The training is called ‘Reframing Behavior,’ provided by the Crisis Prevention Institute, an international organization that provides evidence-based programs. It’s paid for by $90,000 in Title IV funds, which provide student support and academic enrichment.
The core mission of the training is for district employees to understand neuroscience in terms of the body’s response to stress and anxiety, which then affects how they teach and learn. This training will improve educators’ self-regulation of their emotions, so they can then help a student move through a fight, flight, or freeze response and return to learning.
District staff Andrea Raines, Susan Cole, and Megan Demolina are the core team — representing the human resources and student services departments — overseeing each school's facilitators. Those facilitators were trained back in December; now it’s time for them to lead their school through about an hour and a half of training each month until April.
The core team said staff typically have about 30 minutes of online tutorials through CPI and will spend an hour discussing student behavior in small or large group settings. They hope these trainings will establish a common language when responding to behavior. Anywhere from teachers, cafeteria workers, bus drivers, administrators, and other support staff are all getting trained.

DIRECTIONS:
1. Reproduce verbatim the portion of the training article that opens with the words containing "District staff Andrea" and closes with "month until April.".
2. In the training article, what amount and type of funding pays for the training?
3. Write the next paragraph of the training article, picking up after its final sentence.

(Data entries)
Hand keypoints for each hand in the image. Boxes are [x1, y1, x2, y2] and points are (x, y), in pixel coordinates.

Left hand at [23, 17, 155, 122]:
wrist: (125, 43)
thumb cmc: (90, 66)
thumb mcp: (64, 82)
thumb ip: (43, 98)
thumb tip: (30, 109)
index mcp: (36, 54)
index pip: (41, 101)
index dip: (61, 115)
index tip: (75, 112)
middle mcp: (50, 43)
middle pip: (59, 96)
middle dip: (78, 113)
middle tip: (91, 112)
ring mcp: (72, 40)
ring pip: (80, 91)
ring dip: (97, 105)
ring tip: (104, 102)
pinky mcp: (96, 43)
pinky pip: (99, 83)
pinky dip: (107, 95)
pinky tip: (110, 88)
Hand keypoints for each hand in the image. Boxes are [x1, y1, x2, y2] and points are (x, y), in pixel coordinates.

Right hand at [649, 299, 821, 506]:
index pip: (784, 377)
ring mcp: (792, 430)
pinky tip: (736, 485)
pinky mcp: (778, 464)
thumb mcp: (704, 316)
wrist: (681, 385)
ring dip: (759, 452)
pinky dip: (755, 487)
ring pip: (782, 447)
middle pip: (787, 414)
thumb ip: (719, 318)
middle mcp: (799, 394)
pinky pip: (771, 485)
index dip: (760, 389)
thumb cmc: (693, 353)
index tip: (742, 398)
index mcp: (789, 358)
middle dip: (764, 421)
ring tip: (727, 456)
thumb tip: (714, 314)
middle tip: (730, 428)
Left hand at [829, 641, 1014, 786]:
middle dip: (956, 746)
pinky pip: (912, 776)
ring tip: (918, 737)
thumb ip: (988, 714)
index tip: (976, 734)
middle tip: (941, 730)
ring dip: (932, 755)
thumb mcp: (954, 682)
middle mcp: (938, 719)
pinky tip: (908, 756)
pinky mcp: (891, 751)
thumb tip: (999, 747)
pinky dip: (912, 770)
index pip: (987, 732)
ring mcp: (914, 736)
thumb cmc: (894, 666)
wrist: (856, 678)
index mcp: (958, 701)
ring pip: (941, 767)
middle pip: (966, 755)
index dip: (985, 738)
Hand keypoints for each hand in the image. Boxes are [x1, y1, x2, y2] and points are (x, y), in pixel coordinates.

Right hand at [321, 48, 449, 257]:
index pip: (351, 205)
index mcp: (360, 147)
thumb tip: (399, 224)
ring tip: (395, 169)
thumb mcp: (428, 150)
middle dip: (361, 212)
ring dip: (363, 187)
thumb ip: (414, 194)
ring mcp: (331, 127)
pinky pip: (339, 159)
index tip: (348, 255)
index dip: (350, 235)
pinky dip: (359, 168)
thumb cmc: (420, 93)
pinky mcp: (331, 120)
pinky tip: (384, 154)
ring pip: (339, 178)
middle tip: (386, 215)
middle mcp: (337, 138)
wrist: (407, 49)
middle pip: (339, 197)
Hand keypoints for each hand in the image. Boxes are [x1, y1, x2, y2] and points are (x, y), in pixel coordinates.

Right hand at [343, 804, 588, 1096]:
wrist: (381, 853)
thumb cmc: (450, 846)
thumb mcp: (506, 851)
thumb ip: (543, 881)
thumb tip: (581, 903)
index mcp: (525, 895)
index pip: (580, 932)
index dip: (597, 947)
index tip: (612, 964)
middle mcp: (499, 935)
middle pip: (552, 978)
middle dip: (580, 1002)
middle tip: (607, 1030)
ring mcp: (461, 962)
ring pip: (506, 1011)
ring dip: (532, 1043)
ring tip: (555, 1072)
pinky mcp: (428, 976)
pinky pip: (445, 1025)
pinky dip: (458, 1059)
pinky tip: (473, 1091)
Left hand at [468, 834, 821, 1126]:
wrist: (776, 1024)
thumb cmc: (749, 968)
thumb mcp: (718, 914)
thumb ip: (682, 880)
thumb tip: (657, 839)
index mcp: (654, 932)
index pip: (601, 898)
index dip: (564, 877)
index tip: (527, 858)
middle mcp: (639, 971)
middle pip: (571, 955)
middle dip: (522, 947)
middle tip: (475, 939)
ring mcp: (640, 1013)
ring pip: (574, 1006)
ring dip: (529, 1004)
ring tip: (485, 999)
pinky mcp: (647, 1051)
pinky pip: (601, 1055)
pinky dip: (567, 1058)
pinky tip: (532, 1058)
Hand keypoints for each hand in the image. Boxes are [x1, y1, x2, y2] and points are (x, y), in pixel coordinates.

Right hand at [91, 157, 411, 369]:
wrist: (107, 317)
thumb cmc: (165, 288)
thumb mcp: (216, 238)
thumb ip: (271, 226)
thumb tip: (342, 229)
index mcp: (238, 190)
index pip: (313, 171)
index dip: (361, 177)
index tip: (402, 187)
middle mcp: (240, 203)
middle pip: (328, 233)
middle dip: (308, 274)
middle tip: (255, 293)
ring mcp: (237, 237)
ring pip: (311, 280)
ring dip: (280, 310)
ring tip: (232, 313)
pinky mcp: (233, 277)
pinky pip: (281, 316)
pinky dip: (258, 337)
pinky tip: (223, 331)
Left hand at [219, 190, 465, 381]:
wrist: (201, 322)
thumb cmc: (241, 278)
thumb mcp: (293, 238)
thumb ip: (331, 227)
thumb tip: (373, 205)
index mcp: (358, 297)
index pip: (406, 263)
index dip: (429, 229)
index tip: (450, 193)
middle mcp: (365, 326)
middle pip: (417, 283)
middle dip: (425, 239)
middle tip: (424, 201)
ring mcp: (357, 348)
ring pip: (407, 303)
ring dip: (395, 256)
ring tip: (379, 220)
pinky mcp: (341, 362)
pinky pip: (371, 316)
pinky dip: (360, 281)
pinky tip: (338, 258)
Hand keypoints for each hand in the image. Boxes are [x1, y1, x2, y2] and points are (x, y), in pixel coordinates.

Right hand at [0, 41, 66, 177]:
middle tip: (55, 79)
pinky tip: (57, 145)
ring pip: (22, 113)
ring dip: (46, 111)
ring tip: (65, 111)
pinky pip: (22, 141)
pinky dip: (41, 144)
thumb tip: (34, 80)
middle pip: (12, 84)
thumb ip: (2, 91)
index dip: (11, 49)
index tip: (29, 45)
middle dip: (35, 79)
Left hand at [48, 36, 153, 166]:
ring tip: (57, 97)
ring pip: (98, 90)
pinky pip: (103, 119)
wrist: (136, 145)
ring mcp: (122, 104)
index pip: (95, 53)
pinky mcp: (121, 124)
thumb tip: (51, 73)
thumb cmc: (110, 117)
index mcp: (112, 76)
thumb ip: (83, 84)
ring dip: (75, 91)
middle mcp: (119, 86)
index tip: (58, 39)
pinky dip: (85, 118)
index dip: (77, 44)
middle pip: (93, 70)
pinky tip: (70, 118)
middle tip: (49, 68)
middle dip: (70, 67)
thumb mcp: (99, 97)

ANSWERS TO THIS EXERCISE:
1.
District staff Andrea Raines, Susan Cole, and Megan Demolina are the core team — representing the human resources and student services departments — overseeing each school's facilitators. Those facilitators were trained back in December; now it’s time for them to lead their school through about an hour and a half of training each month until April.

2. $90,000 in Title IV funds.

3.
When it comes to reframing an adult’s perspective, the training has four main components: understanding how the brain works or the basics of neuroscience; learning self-awareness through tools to increase emotional regulation; accepting that student actions are not always intentional (that they are connected to a fight-or-flight or freeze response), and developing relationships over time to build a positive working environment.
Susan Cole, a district school psychologist, acknowledges that educators face many variables that are out of their hands, but they do have control over some things.
“The way they respond to students and the way they set their environments up for students to be successful is very much within their control, and we're sort of helping build that sense of efficacy so that students engage and learn,” she said.
Cole said that’s where the adult self-awareness piece comes in. Take a hypothetical student named Johnny, who is disruptive in class.
“What might Johnny need might be the first step, but again, I think even before that, helping teachers recognize the emotions and the feelings and the thoughts that Johnny's behavior elicits, and so what do I do with those thoughts feelings so that I can respond to Johnny in a productive and effective way?” she said.
The core team said some of the strategies for educators could include breathing exercises or counting to ten before reacting, but the approach is different for each person.
Andrea Raines, the district’s beginning teacher and educator development specialist, puts it another way, saying, it’s about the environment.
“We are either creating those safe, responsive environments or triggering [ones]. So, being aware of that, and that some things may be stressors to our students and colleagues, or there are those things that may create that feeling of safety. And how do we really create those spaces where people are ready to be present?” she said.
Cole said that the district hopes that this new approach to student behavior will eventually yield better academic and behavioral results.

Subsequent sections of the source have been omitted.